To be done
1. Set down the part of the md raid0/linear message from "On Thu, Aug" up to and including "array is mounted.", keeping every word unchanged.
2. According to the md raid0/linear message, what flag does the patch set on the md device when an array member's gendisk is not UP?

Document section
On Thu, Aug 22 2019,  Guilherme G. Piccoli  wrote:

> Currently md raid0/linear are not provided with any mechanism to validate
> if an array member got removed or failed. The driver keeps sending BIOs
> regardless of the state of array members, and kernel shows state 'clean'
> in the 'array_state' sysfs attribute. This leads to the following
> situation: if a raid0/linear array member is removed and the array is
> mounted, some user writing to this array won't realize that errors are
> happening unless they check dmesg or perform one fsync per written file.
> Despite udev signaling the member device is gone, 'mdadm' cannot issue the
> STOP_ARRAY ioctl successfully, given the array is mounted.
>
> In other words, no -EIO is returned and writes (except direct ones) appear
> normal. Meaning the user might think the wrote data is correctly stored in
> the array, but instead garbage was written given that raid0 does stripping
> (and so, it requires all its members to be working in order to not corrupt
> data). For md/linear, writes to the available members will work fine, but
> if the writes go to the missing member(s), it'll cause a file corruption
> situation, whereas the portion of the writes to the missing devices aren't
> written effectively.
>
> This patch changes this behavior: we check if the block device's gendisk
> is UP when submitting the BIO to the array member, and if it isn't, we flag
> the md device as MD_BROKEN and fail subsequent I/Os to that device; a read
> request to the array requiring data from a valid member is still completed.

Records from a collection
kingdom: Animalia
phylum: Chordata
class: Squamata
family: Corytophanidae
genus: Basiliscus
==
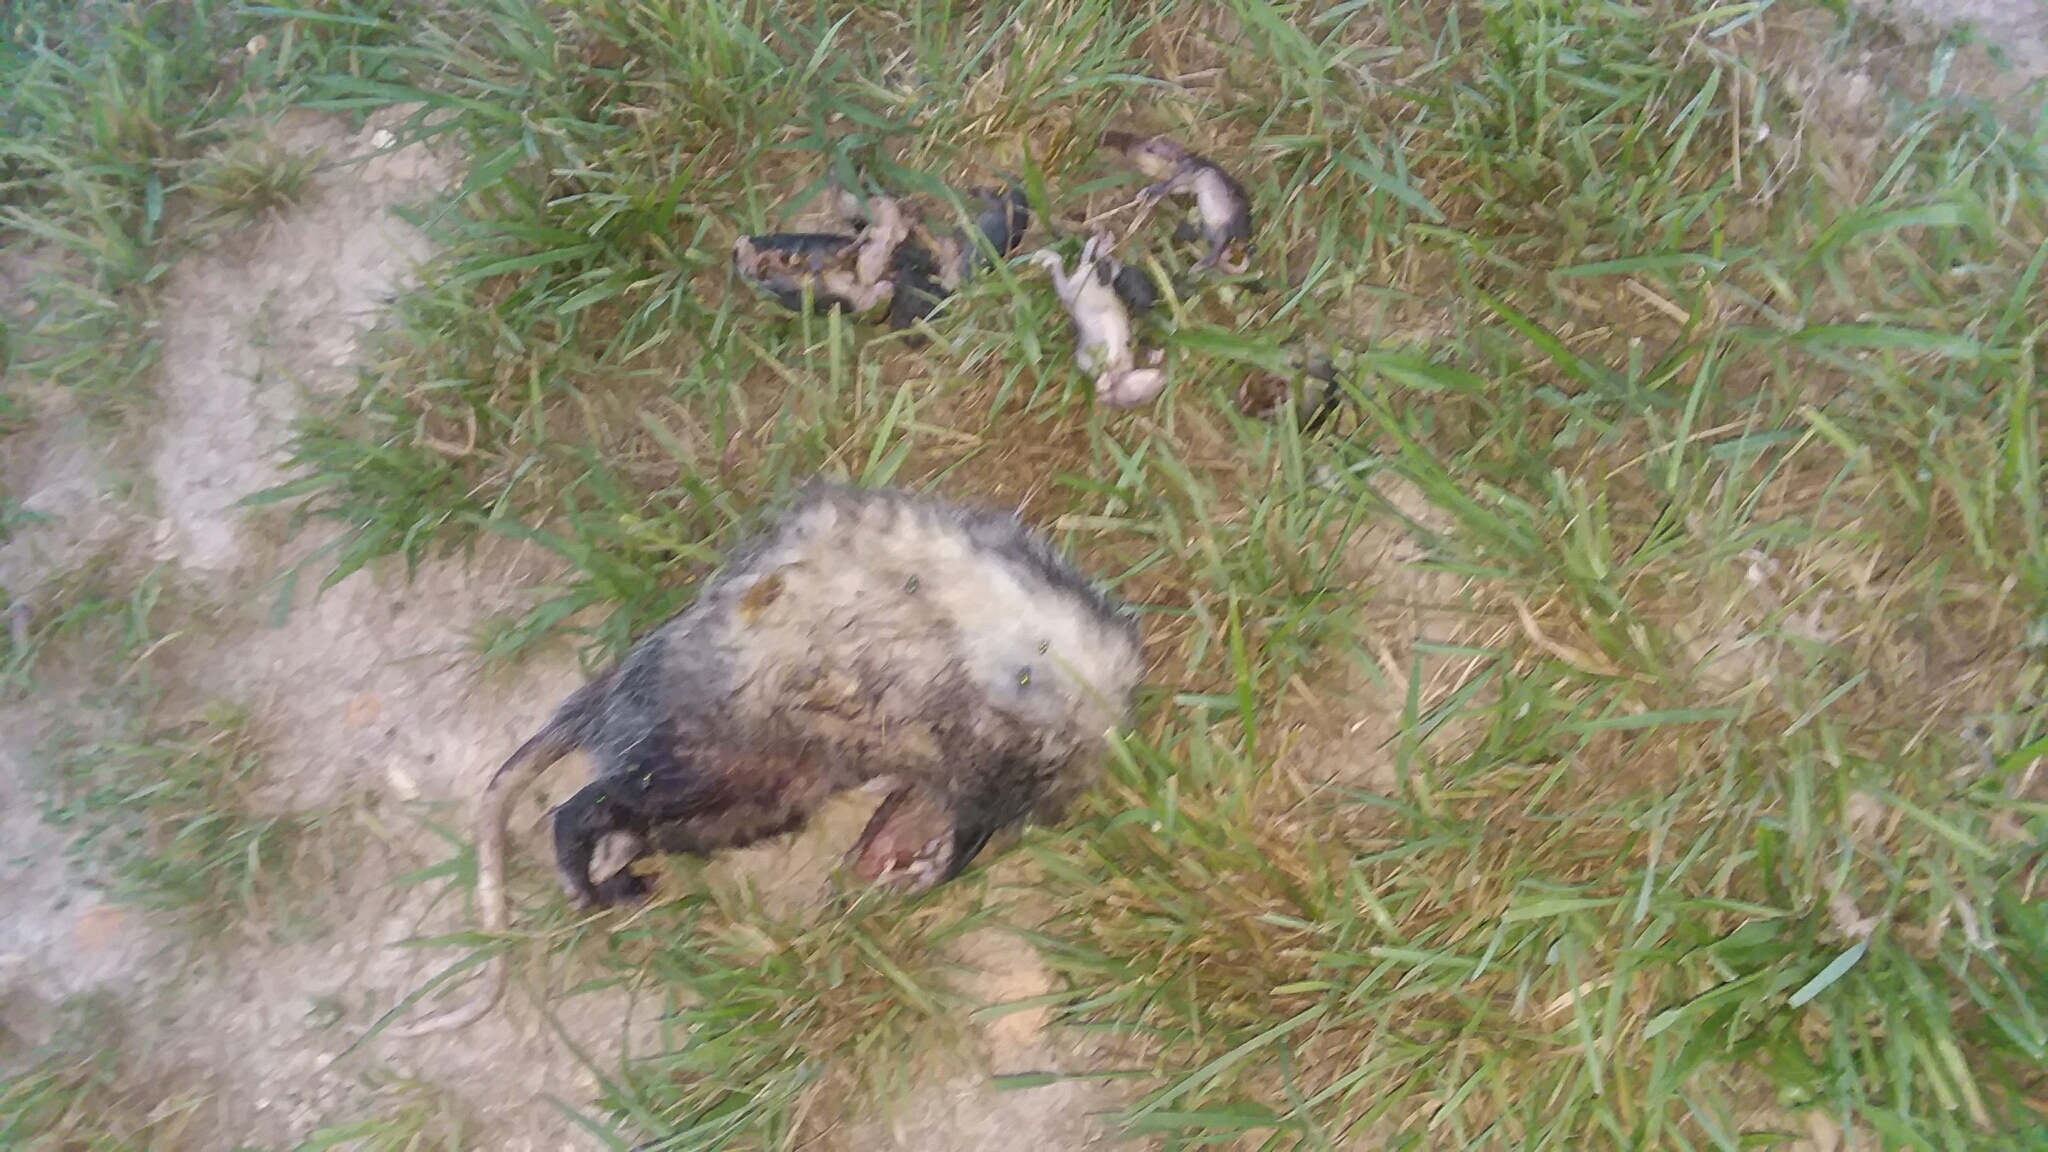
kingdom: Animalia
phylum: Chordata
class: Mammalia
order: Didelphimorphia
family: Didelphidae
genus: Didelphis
---
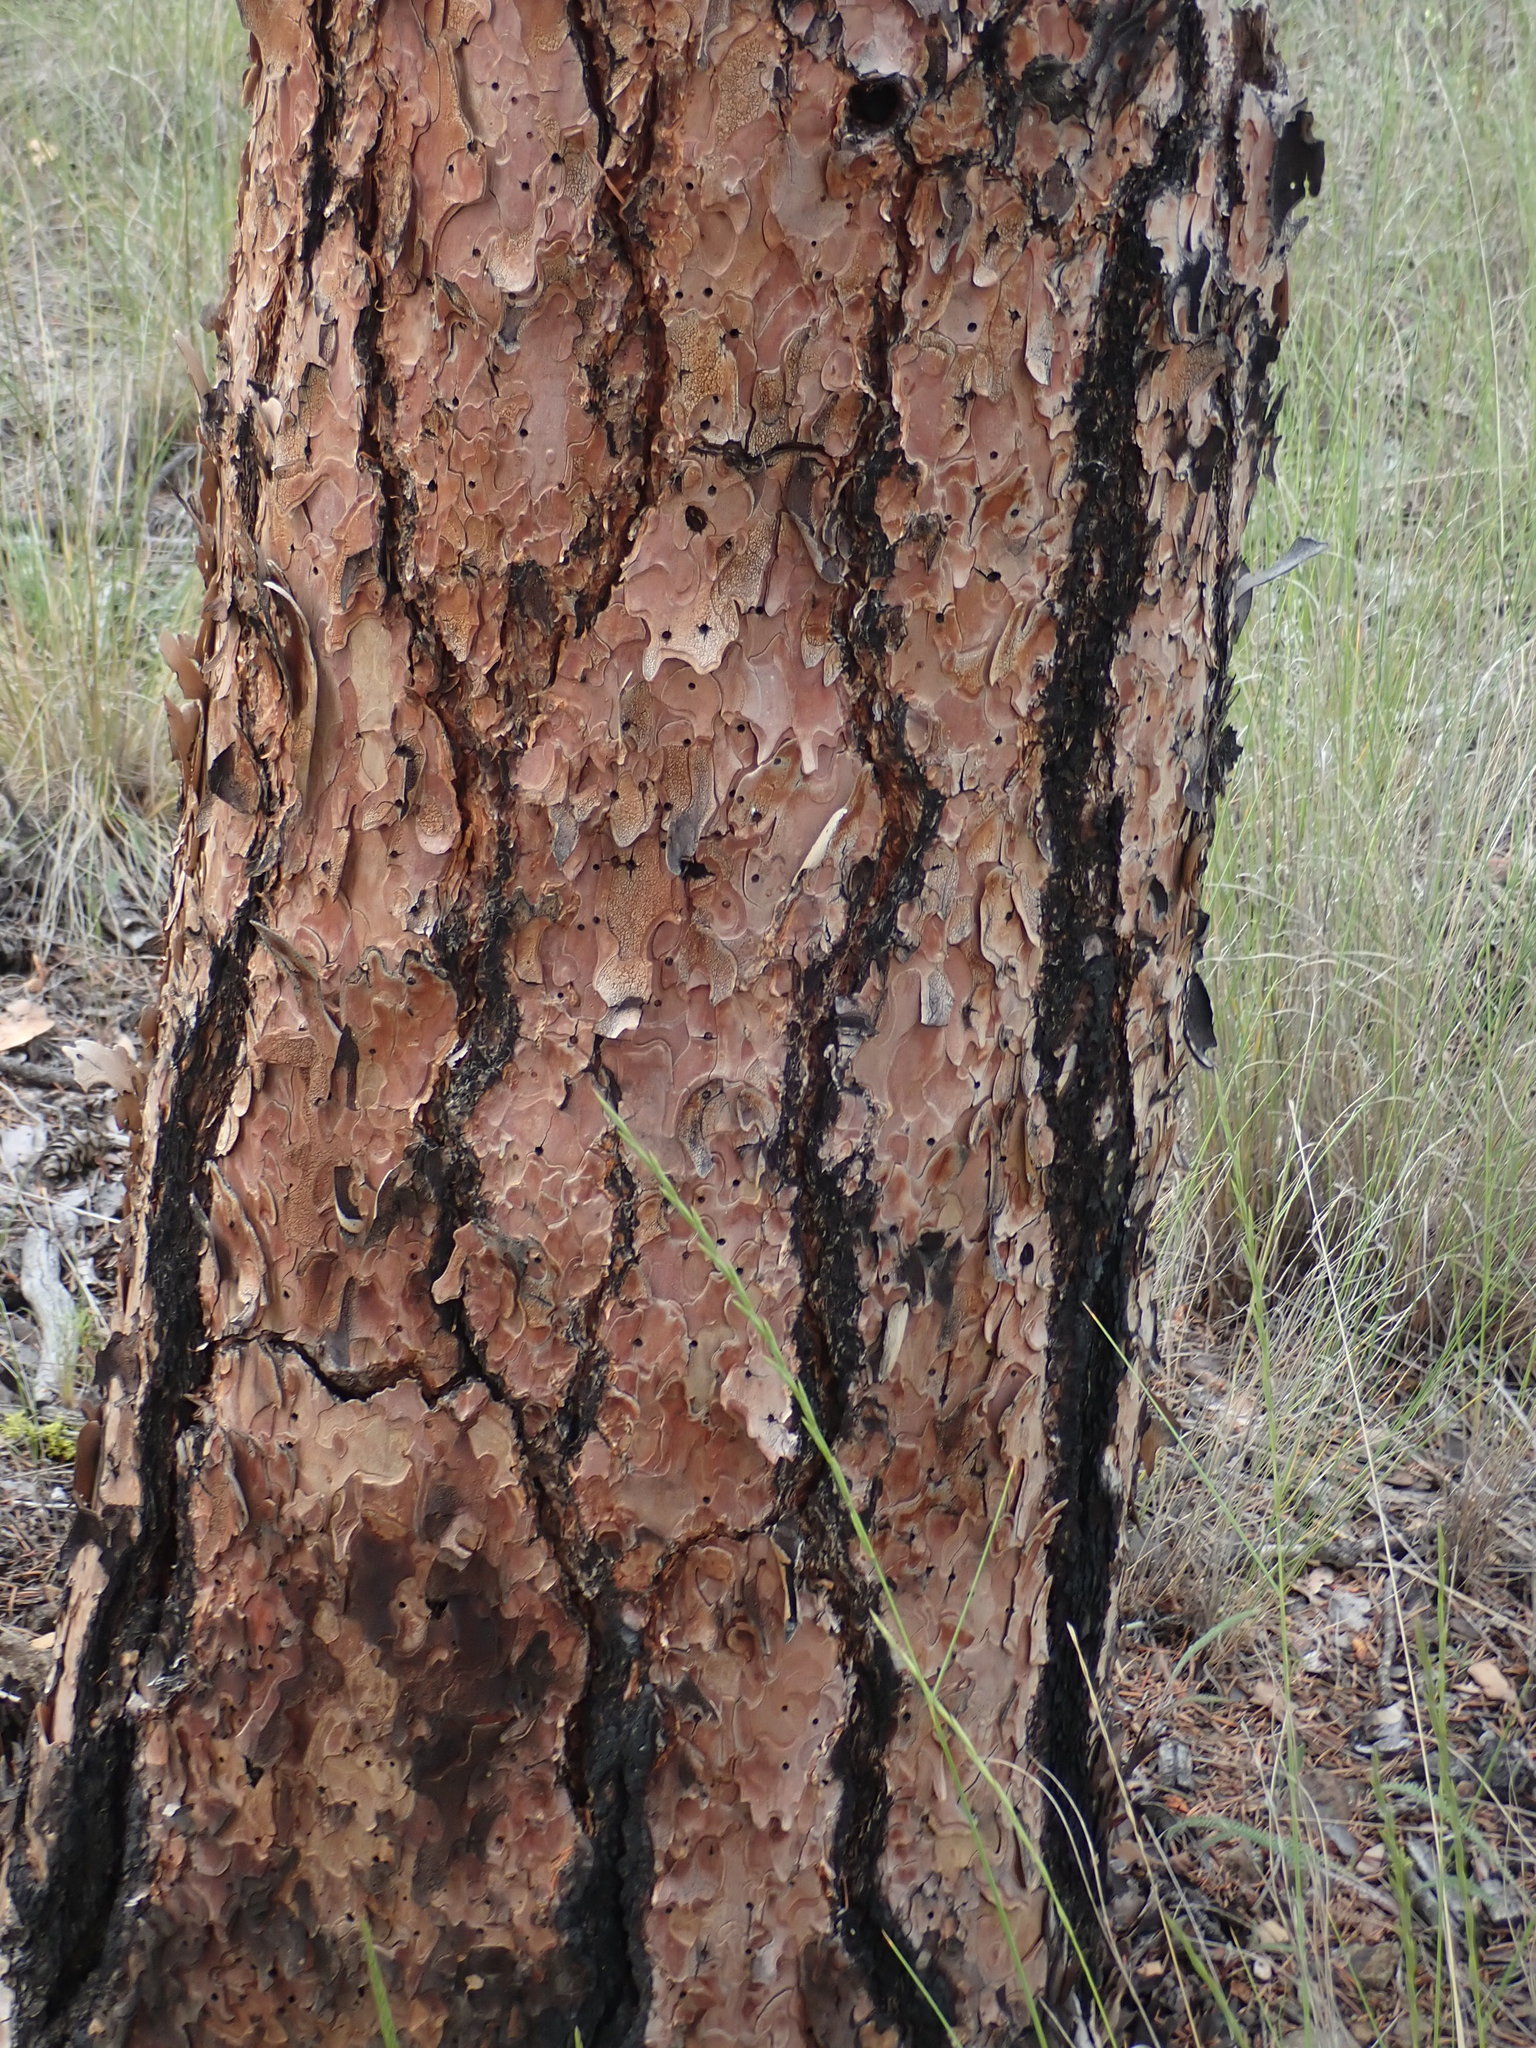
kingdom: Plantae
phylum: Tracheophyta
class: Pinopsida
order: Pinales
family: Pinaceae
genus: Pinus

Written responses
1.
On Thu, Aug 22 2019,  Guilherme G. Piccoli  wrote:

> Currently md raid0/linear are not provided with any mechanism to validate
> if an array member got removed or failed. The driver keeps sending BIOs
> regardless of the state of array members, and kernel shows state 'clean'
> in the 'array_state' sysfs attribute. This leads to the following
> situation: if a raid0/linear array member is removed and the array is
> mounted, some user writing to this array won't realize that errors are
> happening unless they check dmesg or perform one fsync per written file.
> Despite udev signaling the member device is gone, 'mdadm' cannot issue the
> STOP_ARRAY ioctl successfully, given the array is mounted.

2. MD_BROKEN